Over the course of the program, agents tapped phones, monitored correspondence, and infiltrated student groups, amassing records on more than 300,000 civilians. The project was only shut down when the media attention surrounding the Watergate break-in threatened to blow the lid off the whole thing. When the truth was revealed in a New York Times article, the government conducted a full-scale investigation and concluded that Operation CHAOS had involved "improper accumulation of material on legitimate domestic activities."
That's a very diplomatic way of saying that the CIA spent years stalking harmless domestic movements like a crazy, jealous ex.

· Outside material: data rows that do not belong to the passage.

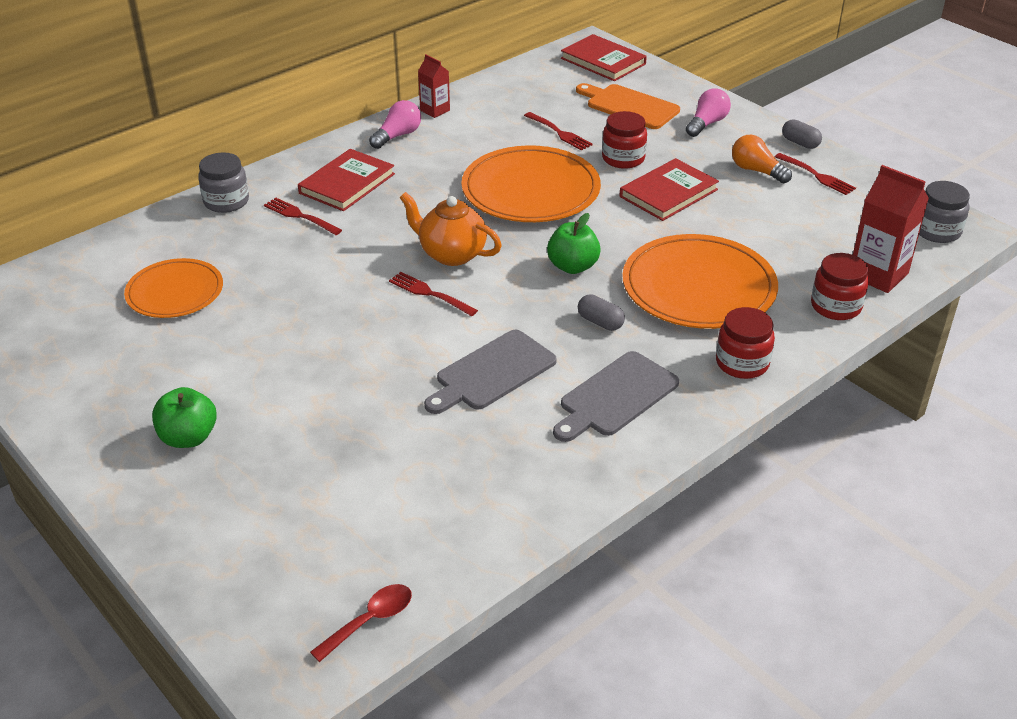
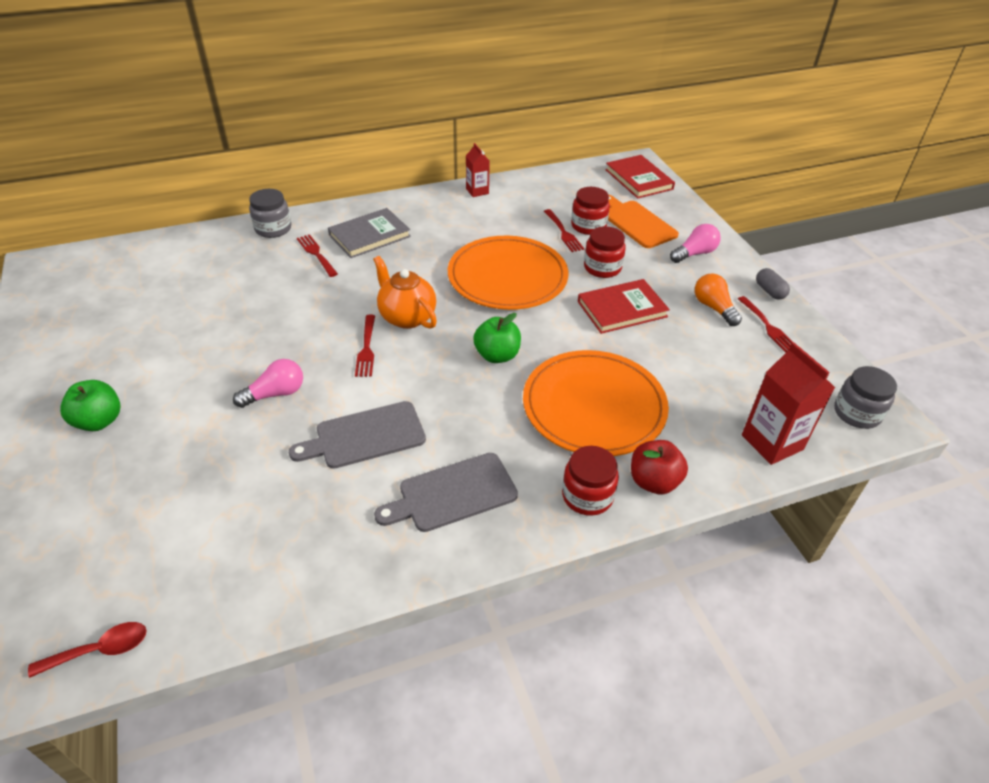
camera: 20 degrees right, 5 degrees up
(175, 292) = (183, 293): orange plate -> none
(347, 183) = (369, 236): red book -> grey book
(398, 136) = (435, 205): pink light bulb -> pink light bulb (275, 394)
(430, 294) = (366, 348): red fork -> red fork turned 150 degrees counterclockwise
(600, 322) = (486, 415): grey capsule -> none
(794, 335) = (654, 481): none -> red apple
(836, 306) = (711, 464): red jar -> red jar (588, 226)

7. Having real-life mad scientists on staff doing insane experiments to humans
You're gonna want to sit down for this one. Maybe pour yourself a drink.
We've already covered the fact that Project MKULTRA was, to use technical terminology, messed the eff up. With Subproject 68, run by Dr. Ewen Cameron, it devolved into a plot line you might expect in a Human Centipede sequel.
Cameron believed that he could conduct experiments which would leave subjects with the mental capacity of babies, allowing him to then try to rebuild their personalities. Converting horse stables to sensory deprivation chambers, Cameron would induce comas in his subjects, isolate them for weeks, administer intense electric shocks, then force them to listen to a repeated loop of recorded messages meant to recreate their identity, all while wearing helmets designed for total sensory deprivation. One subject was forced into listening to the same message on repeat for 101 days. Yes, there was lots and lots of screaming.
Yeah, maybe next time someone accuses the government of an evil conspiracy, just remember, you were right when you used to say that there's no way people working to protect our country could be that soulless. In truth, they can be way, way worse.